■ Records from a collection:
[Start of Attachment]

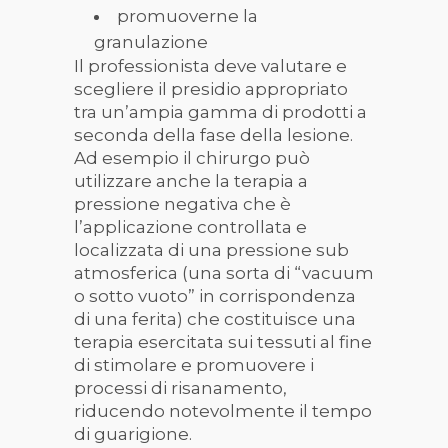
promuoverne la
granulazione
Il professionista deve valutare e
scegliere il presidio appropriato
tra un
’
ampia gamma di prodotti a
seconda della fase della lesione.
Ad esempio il chirurgo può
utilizzare anche la terapia a
pressione negativa che è
l
’
applicazione controllata e
localizzata di una pressione sub
atmosferica (una sorta di
“
vacuum
o sotto vuoto” in corrispondenza
di una ferita) che costituisce una
terapia esercitata sui tessuti al fine
di stimolare e promuovere i
processi di risanamento,
riducendo notevolmente il tempo
di guarigione.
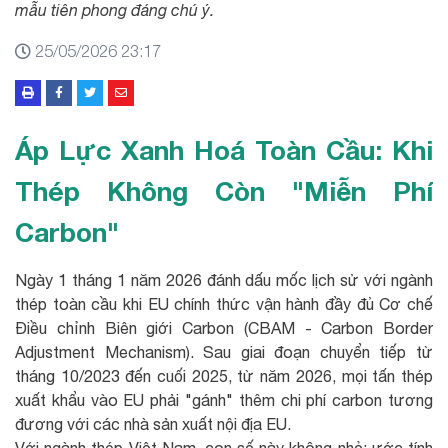
mẫu tiên phong đáng chú ý.
25/05/2026 23:17
Áp Lực Xanh Hoá Toàn Cầu: Khi
Thép Không Còn "Miễn Phí
Carbon"
Ngày 1 tháng 1 năm 2026 đánh dấu mốc lịch sử với ngành
thép toàn cầu khi EU chính thức vận hành đầy đủ Cơ chế
Điều chỉnh Biên giới Carbon (CBAM - Carbon Border
Adjustment Mechanism). Sau giai đoạn chuyển tiếp từ
tháng 10/2023 đến cuối 2025, từ năm 2026, mọi tấn thép
xuất khẩu vào EU phải "gánh" thêm chi phí carbon tương
đương với các nhà sản xuất nội địa EU.
Với ngành thép Việt Nam, con số này không nhỏ: ước tính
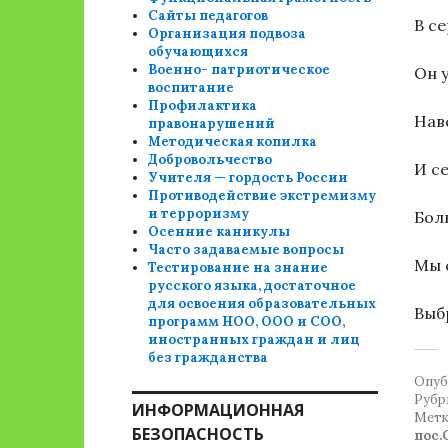
Сайты педагогов
В с
Организация подвоза
обучающихся
Военно- патриотическое
Он у
воспитание
Профилактика
Нав
правонарушений
Методическая копилка
Добровольчество
И с
Учителя — гордость России
Противодействие экстремизму
и терроризму
Бол
Осенние каникулы
Часто задаваемые вопросы
Мы 
Тестирование на знание
русского языка, достаточное
для освоения образовательных
Выб
программ НОО, ООО и СОО,
иностранных граждан и лиц
без гражданства
Опуб
Рубр
ИНФОРМАЦИОННАЯ
Метк
БЕЗОПАСНОСТЬ
пос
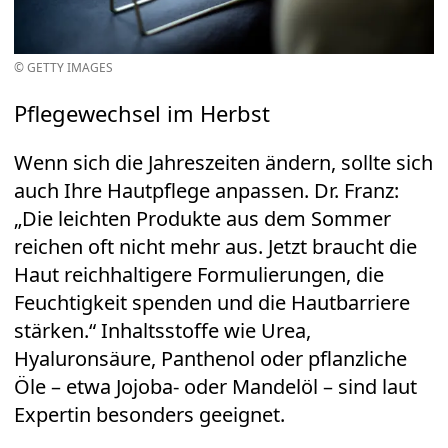
© GETTY IMAGES
Pflegewechsel im Herbst
Wenn sich die Jahreszeiten ändern, sollte sich
auch Ihre Hautpflege anpassen. Dr. Franz:
„Die leichten Produkte aus dem Sommer
reichen oft nicht mehr aus. Jetzt braucht die
Haut reichhaltigere Formulierungen, die
Feuchtigkeit spenden und die Hautbarriere
stärken.“ Inhaltsstoffe wie Urea,
Hyaluronsäure, Panthenol oder pflanzliche
Öle – etwa Jojoba- oder Mandelöl – sind laut
Expertin besonders geeignet.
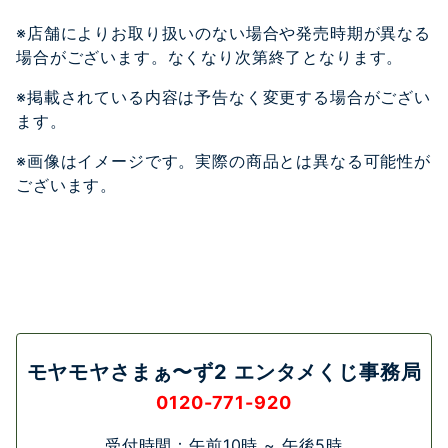
※店舗によりお取り扱いのない場合や発売時期が異なる
場合がございます。なくなり次第終了となります。
※掲載されている内容は予告なく変更する場合がござい
ます。
※画像はイメージです。実際の商品とは異なる可能性が
ございます。
モヤモヤさまぁ〜ず2 エンタメくじ事務局
0120-771-920
受付時間：午前10時 ~ 午後5時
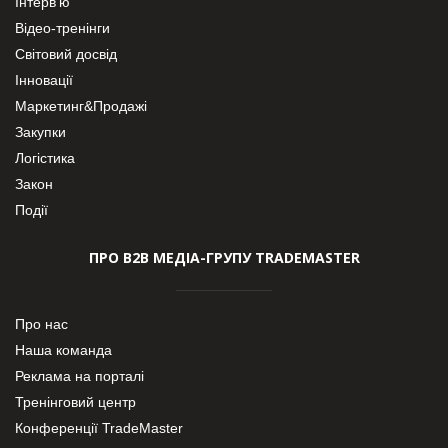
Інтерв’ю
Відео-тренінги
Світовий досвід
Інновації
Маркетинг&Продажі
Закупки
Логістика
Закон
Події
ПРО В2В МЕДІА-ГРУПУ TRADEMASTER
Про нас
Наша команда
Реклама на порталі
Тренінговий центр
Конференції TradeMaster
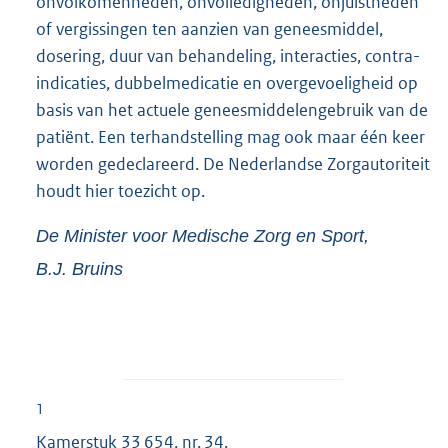
onvolkomenheden, onvolledigheden, onjuistheden
of vergissingen ten aanzien van geneesmiddel,
dosering, duur van behandeling, interacties, contra-
indicaties, dubbelmedicatie en overgevoeligheid op
basis van het actuele geneesmiddelengebruik van de
patiënt. Een terhandstelling mag ook maar één keer
worden gedeclareerd. De Nederlandse Zorgautoriteit
houdt hier toezicht op.
De Minister voor Medische Zorg en Sport,
B.J.
Bruins
1
Kamerstuk
33 654, nr. 34
.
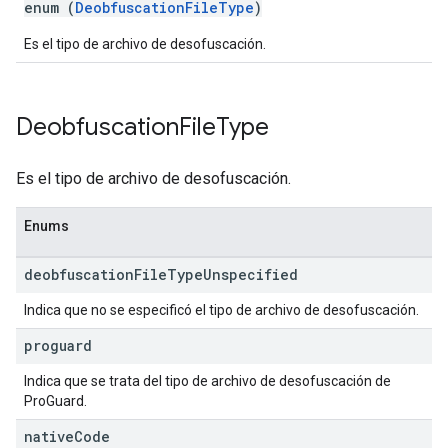
enum (
DeobfuscationFileType
)
Es el tipo de archivo de desofuscación.
Deobfuscation
File
Type
Es el tipo de archivo de desofuscación.
Enums
deobfuscation
File
Type
Unspecified
Indica que no se especificó el tipo de archivo de desofuscación.
proguard
Indica que se trata del tipo de archivo de desofuscación de
ProGuard.
native
Code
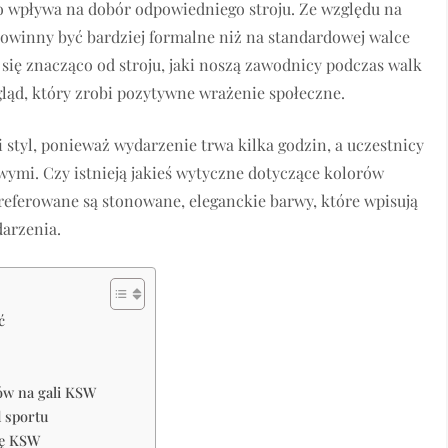
o wpływa na dobór odpowiedniego stroju. Ze względu na
 powinny być bardziej formalne niż na standardowej walce
się znacząco od stroju, jaki noszą zawodnicy podczas walk
ygląd, który zrobi pozytywne wrażenie społeczne.
 styl, ponieważ wydarzenie trwa kilka godzin, a uczestnicy
wymi. Czy istnieją jakieś wytyczne dotyczące kolorów
preferowane są stonowane, eleganckie barwy, które wpisują
darzenia.
ć
tów na gali KSW
d sportu
lę KSW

[End of Attachment]

■ TASK INSTRUCTIONS: Please return the lines above that run from the line containing "mẫu tiên phong đáng chú ý." to the line containing "Adjustment Mechanism). Sau", inclusive, exactly and with no other lines.

■ EXPECTED OUTPUT:
mẫu tiên phong đáng chú ý.
25/05/2026 23:17
Áp Lực Xanh Hoá Toàn Cầu: Khi
Thép Không Còn "Miễn Phí
Carbon"
Ngày 1 tháng 1 năm 2026 đánh dấu mốc lịch sử với ngành
thép toàn cầu khi EU chính thức vận hành đầy đủ Cơ chế
Điều chỉnh Biên giới Carbon (CBAM - Carbon Border
Adjustment Mechanism). Sau giai đoạn chuyển tiếp từ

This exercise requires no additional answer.